こうした市場環境の中で、近年あらためて注目されているのが垂直型太陽光発電という設置アプローチです。
日本市場と垂直設置の可能性
日本は、山地が多く可利用な平地が限られているにもかかわらず、平地面積あたりの太陽光発電導入量は世界でもトップクラスにあります。これは、日本の太陽光市場がすでに「余地のある土地に設置する段階」を超え、既存空間をどう高度に活用するかというフェーズに入っていることを意味します。
その結果、太陽光発電に求められる価値も、単なる発電量の最大化から、
- 空間との親和性
- 周辺用途との共存
- 設置条件に応じた最適化
といった複合的な視点へと広がっています。
日経BPが紹介した「Hi-MO 9」垂直設置の実例
こうした流れを象徴する事例として、日経BP の専門メディアでは、LONGiの高効率モジュール「Hi-MO 9」を用いた垂直型太陽光発電の取り組みが紹介されています。
日経BPによる紹介事例では、垂直設置型太陽光発電について、土地や地上部空間の専有面積を抑えられる点が評価されています。
農地においても、農作物の収量低下や農業機械による作業への影響を抑制しやすく、既存用途と共存しやすい設計であるとされています。
また、パネル表面が雪で覆われにくい構造であることから、積雪に強く、豪雪地帯でも導入しやすい点が挙げられています。
特に積雪時には、地面からの反射光を活用でき、発電量の増加が期待できる点も特長として紹介されています。
▶ 日経BP 記事:LONGi Hi-MO 9を用いた垂直型太陽光発電の事例紹介
https://project.nikkeibp.co.jp/ms/atcl/19/news/00001/05419/?ST=msb (出典:日経BP)

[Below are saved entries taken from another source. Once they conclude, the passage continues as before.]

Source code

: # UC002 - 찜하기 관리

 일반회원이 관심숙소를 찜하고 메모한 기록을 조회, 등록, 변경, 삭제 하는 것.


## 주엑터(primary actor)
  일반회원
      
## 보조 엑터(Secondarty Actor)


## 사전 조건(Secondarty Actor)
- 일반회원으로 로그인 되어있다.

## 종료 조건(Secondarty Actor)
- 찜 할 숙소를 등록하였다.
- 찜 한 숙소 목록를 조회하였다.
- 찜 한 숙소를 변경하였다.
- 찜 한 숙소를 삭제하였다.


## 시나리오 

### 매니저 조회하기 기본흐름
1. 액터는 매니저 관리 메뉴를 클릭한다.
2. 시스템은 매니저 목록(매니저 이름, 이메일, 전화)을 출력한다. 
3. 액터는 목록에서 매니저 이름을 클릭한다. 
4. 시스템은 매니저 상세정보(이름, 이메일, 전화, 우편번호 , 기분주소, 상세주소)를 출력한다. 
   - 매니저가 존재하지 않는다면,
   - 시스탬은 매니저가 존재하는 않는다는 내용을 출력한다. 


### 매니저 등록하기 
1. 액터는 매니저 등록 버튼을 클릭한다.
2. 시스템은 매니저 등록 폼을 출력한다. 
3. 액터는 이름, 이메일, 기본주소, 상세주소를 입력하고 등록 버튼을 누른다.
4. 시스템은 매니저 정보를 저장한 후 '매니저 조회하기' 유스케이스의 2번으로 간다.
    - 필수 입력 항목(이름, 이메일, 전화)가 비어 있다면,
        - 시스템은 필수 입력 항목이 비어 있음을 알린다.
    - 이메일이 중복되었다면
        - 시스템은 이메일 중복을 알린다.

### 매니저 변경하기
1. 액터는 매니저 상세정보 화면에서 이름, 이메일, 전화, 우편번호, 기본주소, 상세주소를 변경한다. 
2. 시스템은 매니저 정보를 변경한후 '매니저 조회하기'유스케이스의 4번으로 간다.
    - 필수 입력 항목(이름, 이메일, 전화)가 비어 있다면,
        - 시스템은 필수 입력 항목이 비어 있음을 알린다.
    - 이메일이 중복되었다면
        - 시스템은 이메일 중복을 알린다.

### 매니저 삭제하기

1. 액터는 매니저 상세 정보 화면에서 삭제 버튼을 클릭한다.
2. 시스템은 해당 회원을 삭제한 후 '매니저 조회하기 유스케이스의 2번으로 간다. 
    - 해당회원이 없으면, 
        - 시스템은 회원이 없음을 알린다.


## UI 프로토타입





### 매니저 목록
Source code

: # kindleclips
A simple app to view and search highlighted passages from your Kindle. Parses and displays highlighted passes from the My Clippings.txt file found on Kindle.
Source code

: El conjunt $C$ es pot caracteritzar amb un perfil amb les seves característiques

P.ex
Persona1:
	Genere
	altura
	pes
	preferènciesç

Hi-MO 9 の特長である BC(Back Contact)技術による高効率設計と、垂直設置というレイアウトを組み合わせることで、限られた空間条件下でも太陽光発電の導入可能性を広げる試みとして位置づけられています。
市場トレンドとしての位置づけ
垂直型太陽光発電は、すべての案件に適した万能解ではありません。しかし、
- 平地制約が大きい日本市場
- 既存用途との共存が前提となる設置環境
- 発電量だけでなく設置適合性が問われる局面
においては、現実的な選択肢の一つとして検討される段階に入っています。
まとめ
日本はすでに、世界でも有数の高密度太陽光市場です。だからこそ今後は、「どれだけ増やすか」ではなく、「どのように組み込むか」がより重要になります。
日経BP が紹介した Hi-MO 9 の垂直設置事例は、その問いに対する一つの実践的なアプローチと言えるでしょう。垂直型太陽光発電と高効率モジュールの組み合わせは、今後の日本市場において、用途や条件に応じた選択肢を広げていく存在として注目されます。